Des scientifiques de l’Université Cornell et de l’Université Shanghai Jiao Tong ont calculé que l’univers connaîtra une fin par effondrement, baptisée le Big Crunch
, dans environ 33,3 milliards d’années. L’humanité et la Terre auront disparu bien avant cet événement cosmique, en raison de l’extinction du Soleil.
Le calendrier du Big Crunch selon l’Université Cornell et l’Université Shanghai Jiao Tong
L’univers tel que nous le connaissons pourrait un jour cesser de s’étendre pour s’effondrer sur lui-même. Des experts de l’Université Cornell et de l’Université Shanghai Jiao Tong, aux côtés d’autres institutions académiques, ont établi une chronologie précise pour le terme de notre univers. Selon leurs calculs, ce phénomène s’inscrit dans le prolongement des prédictions associées à Stephen Hawking et soutenues par la NASA.
Le processus, qualifié de Big Crunch
, fonctionnera comme l’inverse exact du Big Bang. Alors que le Big Bang a marqué l’émergence de la matière, de l’espace et du temps à partir d’un point singulier, le scénario calculé prévoit que l’univers entamera une phase de contraction après avoir atteint son expansion maximale. Les chercheurs estiment que cette échéance surviendra dans environ 33,3 milliards d’années.
Compte tenu de l’âge actuel de l’univers, estimé à 13,8 milliards d’années, les planètes disposent en théorie d’une marge d’environ 20 milliards d’années avant cette annihilation complète, d’après les chercheurs de l’étude.
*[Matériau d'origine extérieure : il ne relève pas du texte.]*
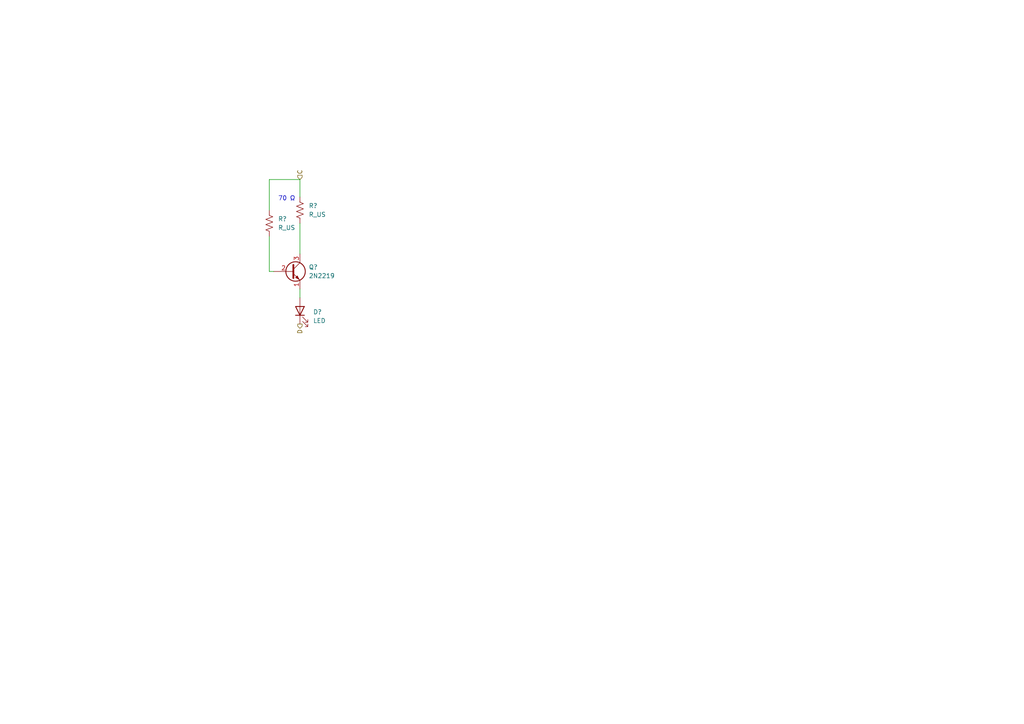
<source format=kicad_sch>
(kicad_sch (version 20211123) (generator eeschema)

  (uuid 6d73155e-c40c-43fd-a73e-d588a0ff80e4)

  (paper "A4")

  


  (wire (pts (xy 78.105 78.74) (xy 79.375 78.74))
    (stroke (width 0) (type default) (color 0 0 0 0))
    (uuid 68f59de0-a3c9-45e3-a8db-7f1468447a3a)
  )
  (wire (pts (xy 78.105 52.07) (xy 86.995 52.07))
    (stroke (width 0) (type default) (color 0 0 0 0))
    (uuid 8e718ee5-c55d-4f9f-8adc-4d8ca48f7dc1)
  )
  (wire (pts (xy 86.995 83.82) (xy 86.995 86.36))
    (stroke (width 0) (type default) (color 0 0 0 0))
    (uuid 98c856a8-3f70-40d5-b4a0-2b8388dc1cd6)
  )
  (wire (pts (xy 78.105 68.58) (xy 78.105 78.74))
    (stroke (width 0) (type default) (color 0 0 0 0))
    (uuid 9aedbbd4-4179-478e-8c63-2bcb5e1f7176)
  )
  (wire (pts (xy 86.995 64.77) (xy 86.995 73.66))
    (stroke (width 0) (type default) (color 0 0 0 0))
    (uuid ad1e1961-8baf-4b2a-beb6-cc09208545ac)
  )
  (wire (pts (xy 78.105 52.07) (xy 78.105 60.96))
    (stroke (width 0) (type default) (color 0 0 0 0))
    (uuid cb2a4b2f-cb6e-443d-b3f8-b5579f36a460)
  )
  (wire (pts (xy 86.995 52.07) (xy 86.995 57.15))
    (stroke (width 0) (type default) (color 0 0 0 0))
    (uuid f5eb3681-a982-46b8-bd17-b55e70841beb)
  )

  (text "70 Ω" (at 80.645 58.42 0)
    (effects (font (size 1.27 1.27)) (justify left bottom))
    (uuid a8cb7b9c-8f99-4bc2-b165-90a95bbea19f)
  )

  (hierarchical_label "D" (shape output) (at 86.995 93.98 270)
    (effects (font (size 1.27 1.27)) (justify right))
    (uuid 5d200023-fa19-4813-9f42-3640930f3cef)
  )
  (hierarchical_label "C" (shape input) (at 86.995 52.07 90)
    (effects (font (size 1.27 1.27)) (justify left))
    (uuid 9c7fa746-c4ce-4e6b-b142-bac5a0756e6d)
  )

  (symbol (lib_id "Device:R_US") (at 78.105 64.77 0) (unit 1)
    (in_bom yes) (on_board yes) (fields_autoplaced)
    (uuid 287f8fe0-abd3-4512-ae0e-bbe04caa1461)
    (property "Reference" "R?" (id 0) (at 80.645 63.4999 0)
      (effects (font (size 1.27 1.27)) (justify left))
    )
    (property "Value" "R_US" (id 1) (at 80.645 66.0399 0)
      (effects (font (size 1.27 1.27)) (justify left))
    )
    (property "Footprint" "" (id 2) (at 79.121 65.024 90)
      (effects (font (size 1.27 1.27)) hide)
    )
    (property "Datasheet" "~" (id 3) (at 78.105 64.77 0)
      (effects (font (size 1.27 1.27)) hide)
    )
    (pin "1" (uuid fff215fa-2483-44b7-b33e-2282e7c62cb3))
    (pin "2" (uuid 2bbd222c-d276-46ac-907f-08f1f2b8eb3e))
  )

  (symbol (lib_id "Device:R_US") (at 86.995 60.96 0) (unit 1)
    (in_bom yes) (on_board yes) (fields_autoplaced)
    (uuid 717d8724-3957-4e6b-a2ad-f632ee8ec90d)
    (property "Reference" "R?" (id 0) (at 89.535 59.6899 0)
      (effects (font (size 1.27 1.27)) (justify left))
    )
    (property "Value" "R_US" (id 1) (at 89.535 62.2299 0)
      (effects (font (size 1.27 1.27)) (justify left))
    )
    (property "Footprint" "" (id 2) (at 88.011 61.214 90)
      (effects (font (size 1.27 1.27)) hide)
    )
    (property "Datasheet" "~" (id 3) (at 86.995 60.96 0)
      (effects (font (size 1.27 1.27)) hide)
    )
    (pin "1" (uuid f5fe6acd-f716-4410-9e3e-32ae9596e187))
    (pin "2" (uuid d519779e-e99f-4c3a-8c07-7ee566673653))
  )

  (symbol (lib_id "Transistor_BJT:2N2219") (at 84.455 78.74 0) (unit 1)
    (in_bom yes) (on_board yes) (fields_autoplaced)
    (uuid ebc05917-6f1c-42a3-beb2-1d8f85f8d755)
    (property "Reference" "Q?" (id 0) (at 89.535 77.4699 0)
      (effects (font (size 1.27 1.27)) (justify left))
    )
    (property "Value" "2N2219" (id 1) (at 89.535 80.0099 0)
      (effects (font (size 1.27 1.27)) (justify left))
    )
    (property "Footprint" "Package_TO_SOT_THT:TO-39-3" (id 2) (at 89.535 80.645 0)
      (effects (font (size 1.27 1.27) italic) (justify left) hide)
    )
    (property "Datasheet" "http://www.onsemi.com/pub_link/Collateral/2N2219-D.PDF" (id 3) (at 84.455 78.74 0)
      (effects (font (size 1.27 1.27)) (justify left) hide)
    )
    (pin "1" (uuid 0640dc1b-fdbb-488b-8e72-e31627ed9b5f))
    (pin "2" (uuid 682c0b9e-fc21-42eb-9da8-d807badc37ce))
    (pin "3" (uuid 11c431c6-9da3-4cbb-ae59-0053598775b9))
  )

  (symbol (lib_id "Device:LED") (at 86.995 90.17 90) (unit 1)
    (in_bom yes) (on_board yes) (fields_autoplaced)
    (uuid ef35d404-6a2c-4730-a4dd-bb5c16862bf6)
    (property "Reference" "D?" (id 0) (at 90.805 90.4874 90)
      (effects (font (size 1.27 1.27)) (justify right))
    )
    (property "Value" "LED" (id 1) (at 90.805 93.0274 90)
      (effects (font (size 1.27 1.27)) (justify right))
    )
    (property "Footprint" "" (id 2) (at 86.995 90.17 0)
      (effects (font (size 1.27 1.27)) hide)
    )
    (property "Datasheet" "~" (id 3) (at 86.995 90.17 0)
      (effects (font (size 1.27 1.27)) hide)
    )
    (pin "1" (uuid 3140baa8-2dae-4995-ba56-ab9a715e80d4))
    (pin "2" (uuid 73866142-369f-47ca-a9e7-5776b74c3e33))
  )
)

</source>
Le rôle de l’énergie noire dans l’expansion et la contraction cosmique
Cette théorie repose sur un mécanisme physique précis impliquant l’énergie noire, une force mystérieuse qui représente environ 70 percent de l’univers connu et qui orchestre son expansion. Jusqu’à présent, la communauté scientifique considérait cette force comme une constante immuable. Toutefois, de nouvelles observations suggèrent qu’elle pourrait s’affaiblir avec le temps.
L’univers continue de s’étirer à l’instar d’un élastique, jusqu’à ce que la force élastique devienne supérieure à l’expansion elle-même, provoquant un retournement de tendance. Lorsque l’univers aura atteint une taille d’environ 69 percent supérieure à sa taille actuelle, le rythme de son expansion s’infléchira progressivement pour laisser place à une contraction mesurée.
Le destin de la Terre bien avant l’effondrement de l’univers
Si l’échéance cosmique est fixée à plusieurs dizaines de milliards d’années, la Terre ne sera plus là pour y assister. Des prédictions distinctes indiquent que notre Soleil se sera éteint et que notre galaxie aura collisionné avec la voisine d’Andromède bien avant cette limite temporelle de 20 milliards d’années.

Les publications universitaires rappellent ainsi que la disparition de la Terre interviendra bien avant que l’univers n’amorce sa course vers le point de concentration initiale.